Die Warnschüsse kamen für die EU zuhauf in den vergangenen Jahren. Die letzten und besonders lauten waren die chaotische Evakuierung der Streitkräfte in Afghanistan und zuletzt der russische Truppenaufmarsch nahe der ukrainischen Grenze. Deshalb will die EU nun Tempo machen bei ihren Plänen in Sachen Sicherheits- und Verteidigungspolitik.
Wie kann die Staatengemeinschaft militärisch unabhängiger werden? Darüber berieten am Donnerstag die EU-Außen- und Verteidigungsminister im französischen Brest. Neben den Gesprächen über aktuelle Krisenherde wie den Ukraine-Konflikt stand im Zentrum des zweitägigen Treffens der sogenannte Strategische Kompass, ein sicherheits- und verteidigungspolitisches Weißbuch, mit dem einerseits die Bedrohungen für Europa analysiert werden sollen. Zum anderen ging es um die Frage, was die EU ohne fremde Hilfe, ergo ohne die Unterstützung der USA, militärisch wie diplomatisch erreichen kann diplomatisch erreichen kann.
„Die EU muss ihre Präsenz, Effektivität und Sichtbarkeit auf der Weltbühne durch gemeinsame Anstrengungen und Investitionen erhöhen“, heißt es in dem Dokument, das seit seiner Vorstellung im November durch den EU-Außenbeauftragten Josep Borrell überarbeitet und auf 34 Seiten erweitert wurde. So kamen Passagen etwa zu China, Bosnien oder dem Iran hinzu – und zu Russland.
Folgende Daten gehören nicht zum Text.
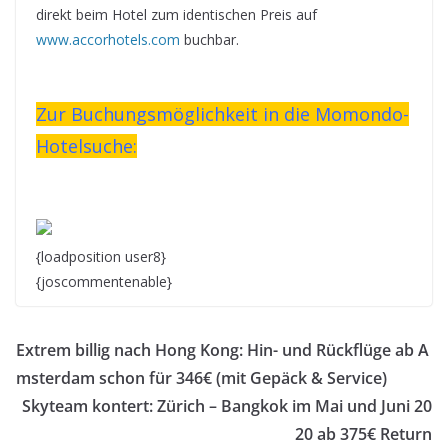
direkt beim Hotel zum identischen Preis auf
www.accorhotels.com
buchbar.
Zur Buchungsmöglichkeit in die Momondo-
Hotelsuche:
{loadposition user8}
{joscommentenable}
Extrem billig nach Hong Kong: Hin- und Rückflüge ab A
msterdam schon für 346€ (mit Gepäck & Service)
Skyteam kontert: Zürich – Bangkok im Mai und Juni 20
20 ab 375€ Return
Wohl als Reaktion auf die jüngsten Spannungen mit dem Kreml wird nun konkret darauf verwiesen, dass jegliches Engagement mit Moskau auf den im März 2016 vereinbarten fünf Grundsätzen für die EU-Politik gegenüber Russland beruhe, wozu unter anderem die vollständige Umsetzung der Minsker Vereinbarungen zur friedlichen Lösung des Konflikts in der Ostukraine gehörten, während man „gegen illegale, provokative und störende russische Aktivitäten gegen die EU, ihre Mitgliedstaaten und Drittländer“ vorgehen werde.
Forderungen nach Vorbereitung neuer Sanktionen gegen Russland im Falle eines Angriffs
Genügt die Verschärfung der Sprache den osteuropäischen und baltischen Staaten, wo die Angst vor Russlands Gebaren noch deutlich größer ist? In den nächsten Wochen, so schätzen Diplomaten, dürfte der Strategische Kompass weiter überarbeitet werden. Rumäniens Chefdiplomat Bogdan Aurescu warb gestern dafür, die EU-Sanktionsvorbereitungen für den Fall voranzutreiben, dass Russland die Ukraine angreifen sollte . „Die Möglichkeit der Annahme neuer Sanktionen stellt den Beitrag der EU dar, Russland von weiteren aggressiven Handlungen abzuhalten.“
Auch Vertreter von Mitgliedstaaten wie Litauen, Polen und Schweden forderten, Moskau klare rote Linien aufzuzeigen und nannten insbesondere die Forderung aus dem Kreml nach einem Stopp der Nato-Erweiterung als Beispiel. Präsident Wladimir Putin versuche, die dunkelsten Tage des Kalten Krieges wieder aufleben zu lassen, kritisierte Dänemarks Außenminister Jeppe Kofod. Es ist kein Zufall, dass Frankreich gleich zu Beginn seiner EU-Ratspräsidentschaft das Treffen an der Atlantikküste ansetzte. Immerhin pocht Paris seit längerem auf mehr Eigenständigkeit und Unabhängigkeit der Europäer. Geplant ist unter anderem eine europäische Eingreiftruppe, die bis zu 5000 Soldaten umfassen und bis 2025 voll einsatzfähig sein soll.
Noch vor dem Treffen hatte Annalena Baerbock betont, es brauche mehr als das Management aktueller Krisen, um Europas Rolle in der Welt zu stärken. Sie verwies auf längerfristige Strategien und Planungen. „Gerade gegenüber autokratischen Akteuren wie Russland und China ist wichtig: Wenn Europa einen gemeinsamen Kurs fährt und geschlossen auftritt, ist es ein Schwergewicht - agiert es dagegen gespalten, kämpft es unter seiner Gewichtsklasse“, so die deutsche Außenministerin. Die Botschaft, die man von der französischen Atlantikküste in Richtung Moskau aussenden wollte, war klar: Der Westen lässt sich von Russland nicht spalten.